The troops are subdivided as follows:--First Light Infantry, Mechanics' Rifles, Westerly Rifles, Newport Artillery; Wesley Rifles; Providence Artillery, Cadets of Providence, East Greenwich detachment, and Pawtucket detachment. The troops are well armed, each company having eight of Burnside's self-breech-loading rifles. Their countenances are expressive of [45] strong determination, and a glance at the texture of their hands will show plainly that they have come from the mechanical and hard working classes of Rhode Island. The women of Rhode Island are not behindhand in offering their services for their country. The volunteers bring along with them two very prepossessing young women, named Martha Francis and Katey Brownell, both of Providence, who propose to act as “daughters of the regiment,” after the French plan.

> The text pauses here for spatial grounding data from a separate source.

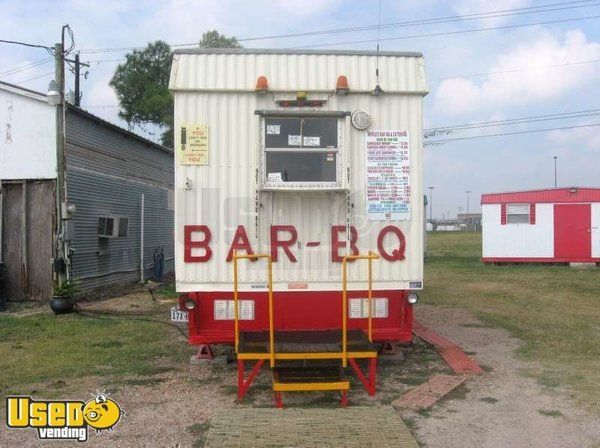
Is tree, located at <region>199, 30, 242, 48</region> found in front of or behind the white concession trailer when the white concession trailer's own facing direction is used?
in front

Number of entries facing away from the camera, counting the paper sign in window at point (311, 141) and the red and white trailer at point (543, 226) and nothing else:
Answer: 0

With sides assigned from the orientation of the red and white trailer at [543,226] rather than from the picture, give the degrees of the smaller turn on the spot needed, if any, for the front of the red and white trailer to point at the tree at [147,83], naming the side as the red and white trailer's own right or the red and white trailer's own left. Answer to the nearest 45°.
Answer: approximately 90° to the red and white trailer's own right

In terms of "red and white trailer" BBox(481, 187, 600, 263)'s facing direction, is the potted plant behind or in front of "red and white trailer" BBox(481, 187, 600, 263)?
in front

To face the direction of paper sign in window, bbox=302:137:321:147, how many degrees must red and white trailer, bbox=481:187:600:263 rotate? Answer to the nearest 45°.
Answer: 0° — it already faces it

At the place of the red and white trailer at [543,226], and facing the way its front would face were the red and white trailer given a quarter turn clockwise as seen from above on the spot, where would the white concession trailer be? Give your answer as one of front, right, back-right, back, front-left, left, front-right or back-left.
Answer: left

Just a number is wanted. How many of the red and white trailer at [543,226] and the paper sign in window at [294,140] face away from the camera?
0

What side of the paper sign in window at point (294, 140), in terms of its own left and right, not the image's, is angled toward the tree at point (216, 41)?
back

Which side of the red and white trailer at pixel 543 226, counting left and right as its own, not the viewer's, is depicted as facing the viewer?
front

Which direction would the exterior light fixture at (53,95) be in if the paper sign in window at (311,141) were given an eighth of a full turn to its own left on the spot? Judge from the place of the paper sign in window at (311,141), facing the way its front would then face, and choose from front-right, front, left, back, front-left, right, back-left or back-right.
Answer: back

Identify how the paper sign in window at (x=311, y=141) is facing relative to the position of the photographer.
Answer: facing the viewer

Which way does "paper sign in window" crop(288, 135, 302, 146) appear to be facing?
toward the camera

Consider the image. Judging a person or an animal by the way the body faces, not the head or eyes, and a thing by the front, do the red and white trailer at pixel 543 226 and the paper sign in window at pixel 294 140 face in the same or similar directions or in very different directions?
same or similar directions
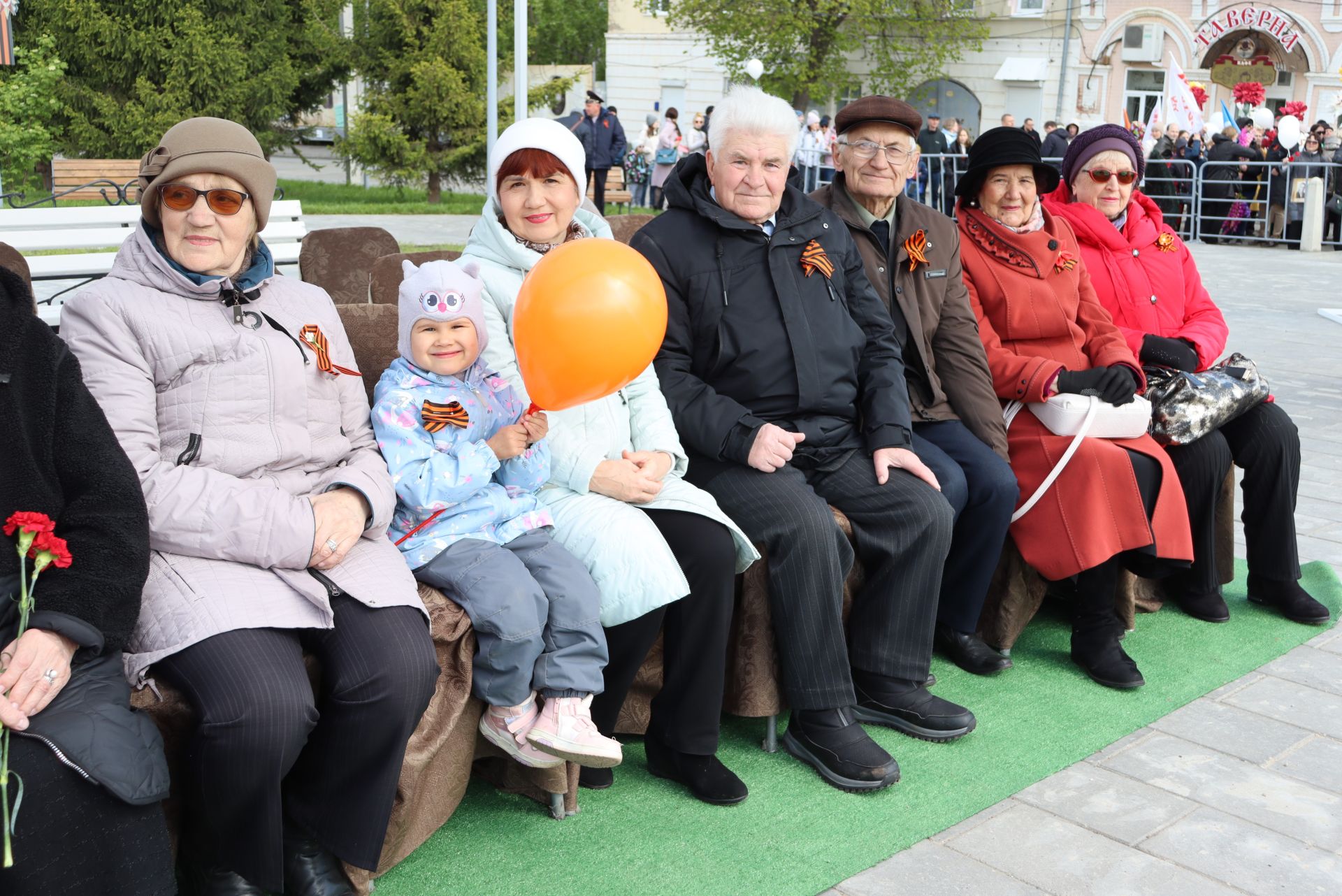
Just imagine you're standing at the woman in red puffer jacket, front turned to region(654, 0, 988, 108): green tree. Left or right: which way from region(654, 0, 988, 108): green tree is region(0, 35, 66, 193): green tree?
left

As a proof of the patriotic spirit which animates the citizens of Rhode Island, it may be mentioned that a man named William Dean, who lost one arm in the Mexican war, is now a volunteer in this corps, being willing to lose another limb in defence of the honor of his country. The noble fellow carries his musket slung behind his back, but it is said when the hour comes for bloodier action he can use it with as good effect and expertness as if in possession of his natural appendages. The regiment also carries a flag which was borne through all the terrors of the Revolution. The uniform of the Regiment is light and comfortable; it consists of a blue flannel blouse, gray pants, and the army regulation hat.--N. Y. Herald.

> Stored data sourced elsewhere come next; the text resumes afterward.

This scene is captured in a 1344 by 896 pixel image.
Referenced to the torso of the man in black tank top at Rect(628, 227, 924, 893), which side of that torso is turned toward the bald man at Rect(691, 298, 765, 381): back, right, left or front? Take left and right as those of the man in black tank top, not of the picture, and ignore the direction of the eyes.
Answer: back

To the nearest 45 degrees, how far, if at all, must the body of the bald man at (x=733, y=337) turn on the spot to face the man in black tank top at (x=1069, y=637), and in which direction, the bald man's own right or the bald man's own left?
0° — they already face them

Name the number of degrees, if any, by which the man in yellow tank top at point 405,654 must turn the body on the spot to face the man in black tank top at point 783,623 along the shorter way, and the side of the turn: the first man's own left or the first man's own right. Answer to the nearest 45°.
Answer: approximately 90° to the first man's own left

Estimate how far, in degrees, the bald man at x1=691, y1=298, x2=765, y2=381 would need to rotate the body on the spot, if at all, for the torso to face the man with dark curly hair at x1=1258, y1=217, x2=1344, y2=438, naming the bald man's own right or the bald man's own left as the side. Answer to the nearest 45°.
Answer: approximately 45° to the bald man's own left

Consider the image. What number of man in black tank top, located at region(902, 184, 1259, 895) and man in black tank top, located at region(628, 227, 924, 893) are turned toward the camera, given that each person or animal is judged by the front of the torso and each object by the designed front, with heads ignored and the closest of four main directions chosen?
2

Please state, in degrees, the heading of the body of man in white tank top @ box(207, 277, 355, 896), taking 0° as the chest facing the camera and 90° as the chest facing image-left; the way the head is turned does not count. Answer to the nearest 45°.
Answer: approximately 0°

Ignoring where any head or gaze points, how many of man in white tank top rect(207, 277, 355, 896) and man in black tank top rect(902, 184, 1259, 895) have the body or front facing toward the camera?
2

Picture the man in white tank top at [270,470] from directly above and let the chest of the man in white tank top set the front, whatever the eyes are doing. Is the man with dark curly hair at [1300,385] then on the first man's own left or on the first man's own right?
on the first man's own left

At Annapolis, Md., the grounds of the Naval Academy are now a military camp. Gen. Butler in command. The railroad between Annapolis and Washington is guarded with his troops. The track, which was destroyed by the rebels, has been relaid, and communication between the two cities is open. Gen. Butler has taken possession of the heights opposite Annapolis, and commanding that city.

The Maryland Legislature met to-day at Frederick. Gen. Butler says that if it passes an ordinance of secession, he will arrest the entire body!--N. Y. Times, April 27.

The New York Seventh Regiment arrived at Washington, marched up Pennsylvania avenue to the President's house, and thence to the War Department. They were warmly applauded and hailed with great joy.--(Doc. 101).

Governor Letcher of Virginia issued a proclamation, with accompanying documents, announcing the transfer of that State to the government of the Southern Confederacy, in advance of any expression of opinion by the people on the ordinance of secession passed on the 17th of April.--(Doc. 102.)

A great Union meeting was held at Castleton, Vt. Over ten thousand persons were present. Speeches were made by P. W. Hyde, C. M. Willard, Willard Child, and others. Great enthusiasm prevailed. Forty-one men enrolled themselves as members of a volunteer company. The officers of the company are as follows: Captain, James Hope; First Lieutenant, John Howe; Second Lieutenant, Henry D. Noble.--N. Y. Times, April 27.

Senator Douglas was publicly received by the Illinois Legislature, and made a patriotic speech, urging immediate action in support of the Government.--Chicago Tribune, April 26.